[DTrace-devel] [PATCH] ERROR probe implementation

Fri Jan 29 22:03:04 PST 2021

On 1/29/21 7:27 PM, Eugene Loh wrote:

> On 1/28/21 1:10 AM, Kris Van Hees wrote:
>> On Thu, Jan 28, 2021 at 12:24:24AM -0500, Eugene Loh wrote:
>>
>>> These tests started to XPASS spuriously -- that is, they actually 
>>> "fail".
>>>               test/unittest/variables/bvar/tst.caller.d
>>>               test/unittest/variables/bvar/tst.errno.d
>>>               test/unittest/variables/bvar/tst.ipl.d
>>>               test/unittest/variables/bvar/tst.ucaller.d
>>>               test/unittest/variables/bvar/tst.ustackdepth.d
>>>               test/unittest/variables/bvar/tst.vtimestamp.d
>>>               test/unittest/variables/bvar/tst.walltimestamp.d
>>> I do not yet understand what is happening here.  Note that "caller" is
>>> not yet implemented.  Consider:
>>>        # dtrace -n 'BEGIN { trace(caller); }'
>>>        dtrace: error on enabled probe ID 2 (ID 1: dtrace:::BEGIN): 
>>> illegal operation in action #1
>>>        dtrace: processing aborted: Invalid library ERROR action
>>>        # echo $?
>>>        1
>>>        # dtrace -n 'BEGIN { trace(caller); exit(0) }'
>>>        dtrace: error on enabled probe ID 2 (ID 1: dtrace:::BEGIN): 
>>> illegal operation in action #1
>>>        dtrace: processing aborted: Invalid library ERROR action
>>>        # echo $?
>>>        1
>>>        # dtrace -n 'BEGIN { trace(caller); exit(1) }'
>>>        dtrace: error on enabled probe ID 2 (ID 1: dtrace:::BEGIN): 
>>> illegal operation in action #1
>>>        dtrace: processing aborted: Invalid library ERROR action
>>>        # echo $?
>>>        1
>>>        # dtrace -n 'BEGIN { trace(caller); exit(caller != -1 ? 0 : 
>>> 1); }'
>>>        dtrace: error on enabled probe ID 2 (ID 1: dtrace:::BEGIN): 
>>> illegal operation in action #1
>>>        # echo $?
>>>        0
>>> The return value looks wrong.  If you like, I can look into this some,
>>> but I assume this reflects a bug.
>> This is almost certainly a side effect of the consume bug that I 
>> mentioned
>> earlier - where BEGIN, ERROR (and END) are all fired before we even 
>> start
>> processing data buffers.
>>
>> If you want to take a look at that consume code (dt_consume_begin and 
>> related
>> functions), that would be quite useful.  Especially for test cases, 
>> this is a
>> situation tht pops up quite often.
> The consume problem is an interesting bug -- and I'm trying to educate 
> myself about the consumer, especially dt_consume_begin, et al. -- but 
> I think the problem I mentioned is something else.
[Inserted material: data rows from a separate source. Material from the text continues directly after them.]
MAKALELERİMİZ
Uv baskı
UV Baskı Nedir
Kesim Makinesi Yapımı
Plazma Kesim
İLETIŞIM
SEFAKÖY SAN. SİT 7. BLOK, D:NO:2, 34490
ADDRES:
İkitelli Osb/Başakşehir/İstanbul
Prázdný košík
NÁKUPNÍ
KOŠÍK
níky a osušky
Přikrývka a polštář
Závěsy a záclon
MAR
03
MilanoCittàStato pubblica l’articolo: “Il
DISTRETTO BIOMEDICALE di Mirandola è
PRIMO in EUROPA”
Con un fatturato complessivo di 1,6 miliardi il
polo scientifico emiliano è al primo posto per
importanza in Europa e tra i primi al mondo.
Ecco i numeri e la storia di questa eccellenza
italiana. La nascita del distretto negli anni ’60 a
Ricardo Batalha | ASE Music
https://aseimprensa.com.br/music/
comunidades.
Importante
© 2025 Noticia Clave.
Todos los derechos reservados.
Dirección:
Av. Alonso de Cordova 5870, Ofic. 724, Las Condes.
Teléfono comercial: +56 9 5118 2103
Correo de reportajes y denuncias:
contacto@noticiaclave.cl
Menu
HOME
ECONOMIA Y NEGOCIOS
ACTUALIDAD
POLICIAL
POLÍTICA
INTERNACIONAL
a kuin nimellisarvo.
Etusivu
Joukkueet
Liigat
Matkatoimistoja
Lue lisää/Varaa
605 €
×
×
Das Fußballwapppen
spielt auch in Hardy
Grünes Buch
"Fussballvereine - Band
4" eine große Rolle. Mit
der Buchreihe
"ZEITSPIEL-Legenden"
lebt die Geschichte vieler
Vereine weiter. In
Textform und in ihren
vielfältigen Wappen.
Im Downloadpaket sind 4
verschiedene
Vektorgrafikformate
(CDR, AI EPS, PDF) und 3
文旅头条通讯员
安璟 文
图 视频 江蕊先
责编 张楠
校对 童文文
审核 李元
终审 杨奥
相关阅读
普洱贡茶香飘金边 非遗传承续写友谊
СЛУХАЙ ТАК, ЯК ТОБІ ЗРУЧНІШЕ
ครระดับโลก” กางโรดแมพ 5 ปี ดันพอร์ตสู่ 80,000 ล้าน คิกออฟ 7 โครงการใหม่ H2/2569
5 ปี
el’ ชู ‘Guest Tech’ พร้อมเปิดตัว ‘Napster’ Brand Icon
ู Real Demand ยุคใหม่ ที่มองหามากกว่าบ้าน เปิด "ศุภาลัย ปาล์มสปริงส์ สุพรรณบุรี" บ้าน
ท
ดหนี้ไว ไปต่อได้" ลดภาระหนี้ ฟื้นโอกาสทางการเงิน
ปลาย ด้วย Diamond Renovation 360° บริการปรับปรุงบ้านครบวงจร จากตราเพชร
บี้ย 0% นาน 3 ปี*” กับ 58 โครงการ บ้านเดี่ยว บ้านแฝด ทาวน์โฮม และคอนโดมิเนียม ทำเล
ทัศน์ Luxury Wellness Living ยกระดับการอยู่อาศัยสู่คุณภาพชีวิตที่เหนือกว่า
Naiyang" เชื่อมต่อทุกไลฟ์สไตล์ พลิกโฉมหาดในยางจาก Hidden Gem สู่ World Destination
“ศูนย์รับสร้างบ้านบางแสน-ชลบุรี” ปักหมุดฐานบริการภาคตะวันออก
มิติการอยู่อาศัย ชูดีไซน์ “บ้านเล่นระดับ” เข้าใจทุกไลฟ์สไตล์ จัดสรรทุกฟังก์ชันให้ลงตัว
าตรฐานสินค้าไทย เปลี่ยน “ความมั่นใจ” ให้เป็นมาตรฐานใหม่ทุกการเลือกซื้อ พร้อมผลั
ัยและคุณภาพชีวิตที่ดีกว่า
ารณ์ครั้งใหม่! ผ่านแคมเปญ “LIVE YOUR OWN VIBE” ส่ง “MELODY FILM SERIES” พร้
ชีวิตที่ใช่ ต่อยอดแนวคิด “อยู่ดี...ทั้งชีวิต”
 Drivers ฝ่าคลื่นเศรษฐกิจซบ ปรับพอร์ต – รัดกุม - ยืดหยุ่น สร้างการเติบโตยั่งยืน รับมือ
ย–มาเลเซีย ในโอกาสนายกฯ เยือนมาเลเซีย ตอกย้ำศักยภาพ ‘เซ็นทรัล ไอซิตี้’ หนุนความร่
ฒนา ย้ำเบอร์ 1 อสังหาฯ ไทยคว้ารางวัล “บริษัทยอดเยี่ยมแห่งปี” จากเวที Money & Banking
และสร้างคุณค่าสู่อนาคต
E.g.,
>
> # dtrace -n 'BEGIN { i = 1; j = 0 } tick-1000ms { trace(i / j ); 
> trace(i / j ); exit(12); } tick-1100ms { exit(34); }'
> dtrace: error on enabled probe ID 3 (ID 91650: profile:::tick-1000ms): 
> divide-by-zero in action #1
> CPU     ID                    FUNCTION:NAME
>   2  91651                     :tick-1100ms
> # echo !?
> 34
> # dtrace -n '                       tick-1000ms { 
> trace(caller);                exit(12); } tick-1100ms { exit(34); }'
> dtrace: error on enabled probe ID 2 (ID 91650: profile:::tick-1000ms): 
> illegal operation in action #1
> dtrace: processing aborted: Invalid library ERROR action
> # echo !?
> 1
> # dtrace -n '                       tick-1000ms { trace(caller); 
> trace(caller); exit(12); } tick-1100ms { exit(34); }'
> dtrace: error on enabled probe ID 2 (ID 91650: profile:::tick-1000ms): 
> illegal operation in action #1
> dtrace: error on enabled probe ID 1 (ID 3: dtrace:::ERROR): illegal 
> operation in action #1
> dtrace: error on enabled probe ID 1 (ID 3: dtrace:::ERROR): unknown 
> fault in action #-1 at DIF offset 12
> # echo !?
> 0
>
> Also, there seem to be some funny records in the perf_event buffer.  
> So, I think something is wrong on the producer side with get_bvar.o 
> errors.  I'll poke around.

I assume the problem is that we call get_bvar() to get caller and then 
write that value to the buffer and execute the rest of the clause.  I 
mean, that's great, that's what's supposed to happen, but if get_bvar() 
encountered an error, then we should record the error and abort the 
clause.  Currently, it seems we do not abort the clause.  It'd be nice 
to have a doc that says what is expected to happen.